--- Information supplied ---

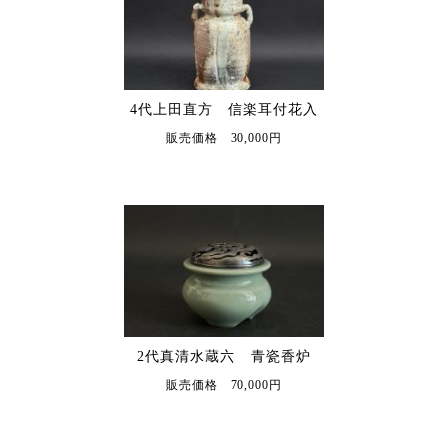
4代上田直方 信楽耳付花入
販売価格 30,000円
2代真清水蔵六 青瓷香炉
販売価格 70,000円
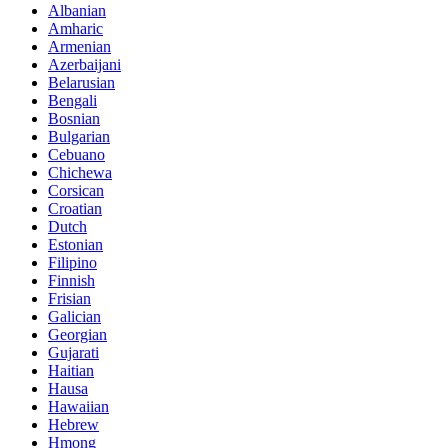
Albanian
Amharic
Armenian
Azerbaijani
Belarusian
Bengali
Bosnian
Bulgarian
Cebuano
Chichewa
Corsican
Croatian
Dutch
Estonian
Filipino
Finnish
Frisian
Galician
Georgian
Gujarati
Haitian
Hausa
Hawaiian
Hebrew
Hmong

---

= Exercise =
Quote the records in their entirety, keeping the wording exact and excluding pictures.

= Solution for this problem =
4代上田直方 信楽耳付花入
販売価格 30,000円
2代真清水蔵六 青瓷香炉
販売価格 70,000円
Albanian
Amharic
Armenian
Azerbaijani
Belarusian
Bengali
Bosnian
Bulgarian
Cebuano
Chichewa
Corsican
Croatian
Dutch
Estonian
Filipino
Finnish
Frisian
Galician
Georgian
Gujarati
Haitian
Hausa
Hawaiian
Hebrew
Hmong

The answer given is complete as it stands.